= Luis Silva Parra =

Ecuadorian jazz musician (1931–2015)

Luis Silva Parra, better known as "Lucho Silva" (Guayaquil, February 9, 1931 – December 30, 2015), was an Ecuadorian saxophonist of classical jazz. He is considered the first saxophonist of Ecuador.

He was awarded the 2012 National Prize in Art "Premio Eugenio Espejo" by the President of Ecuador.

==Biography==
Silva was born in Guayaquil on February 9, 1931, and his father Fermin Silva de La Torre, was a violinist and orchestra director, and the founder of the first Big Band of Ecuador. At the age of 12 he would accompany his father on gigs to wedding parties where he played violin. But Silva wasn't motivated by the violin, and made his first instrument out of wood, something resembling a saxophone. He also spent time painting images of saxophones. Seeing his interest in the saxophone, his father enrolled him in the Santa Cecilia Academy of the Philanthropic Society of Guayas. At the age of 13 he was taught by a teacher named Bolívar Claverol, and at the age of 15 he joined the orchestra group Costa Rica Swing Boys. Having rented saxophones up to this point, he purchased his first saxophone at this time and joined the orchestras of Blacio Jr. and the Sonora Rubén Lema. He was a singer and flutist in the group Los Cuatro, and he was also part of the group De Luxe, the group Los Hermanos Silva (with his brothers), and the group Los Gatos.
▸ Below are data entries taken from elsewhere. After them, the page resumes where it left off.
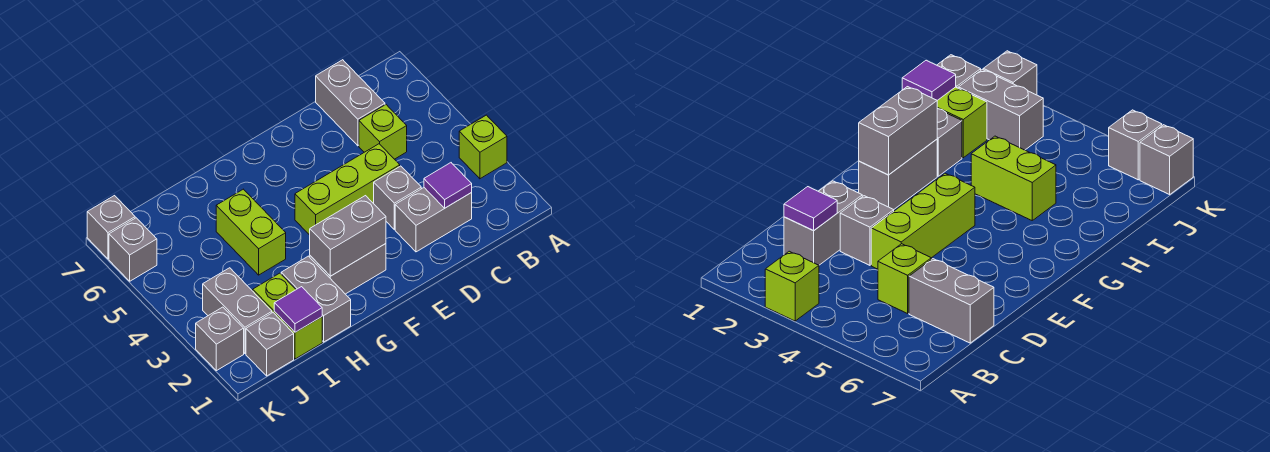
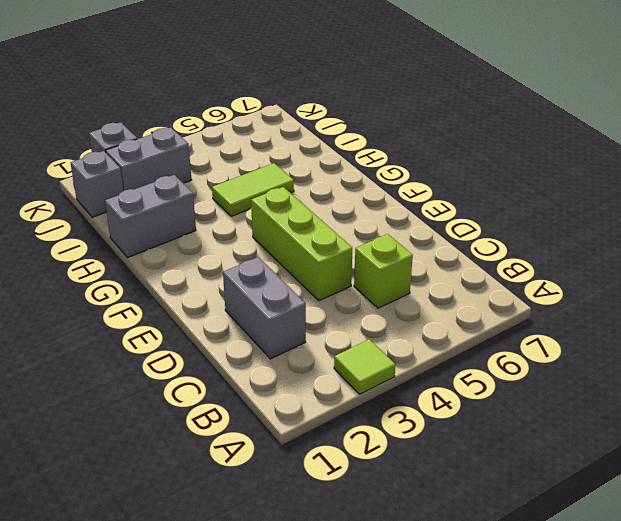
lime tile A3 level 1 -> lime brick A3 level 1
lime tile H4:H5 level 1 -> lime brick H4:H5 level 1
none -> grey brick C6:C7 level 1
none -> grey brick D3 level 1
none -> grey brick F2:G2 level 1

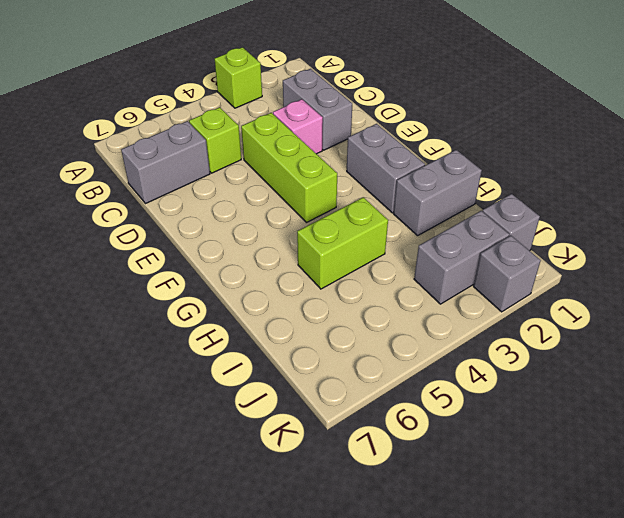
pink brick D3 level 1 -> grey brick D3 level 1
none -> lime brick I1:I2 level 1
none -> grey brick K6 level 1
none -> grey brick K7 level 1

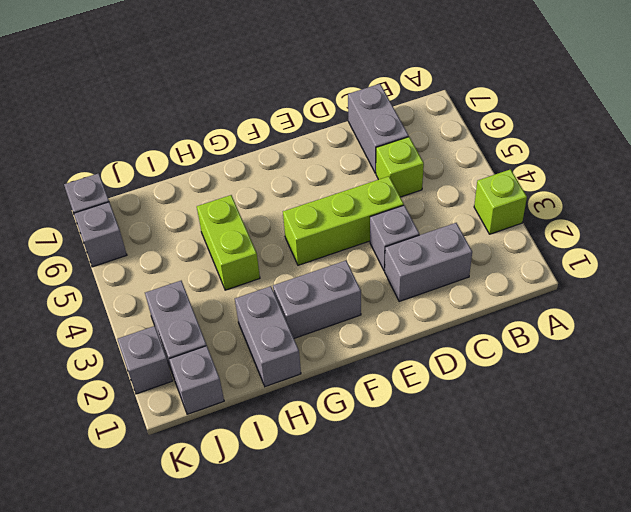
none -> lime brick I1:I2 level 1
none -> purple tile C2 level 2
none -> grey brick F2:G2 level 2

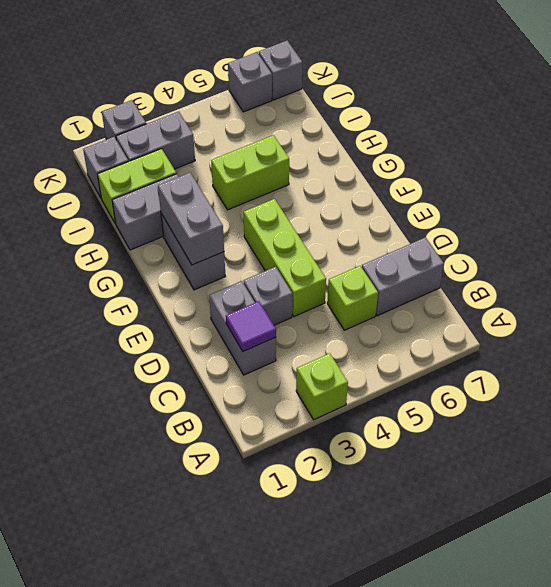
none -> purple tile I1 level 2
He would also do street serenades in Guayaquil for money. In 1983 the television program of the orchestra director Freddy Ehlers used one of his songs as its opening theme song, a jazz melody he performed with a saxophone.

Silva was one of the most recorded instrumental artists of Ecuador. He played the saxophone, clarinet and flute. He died on December 30, 2015.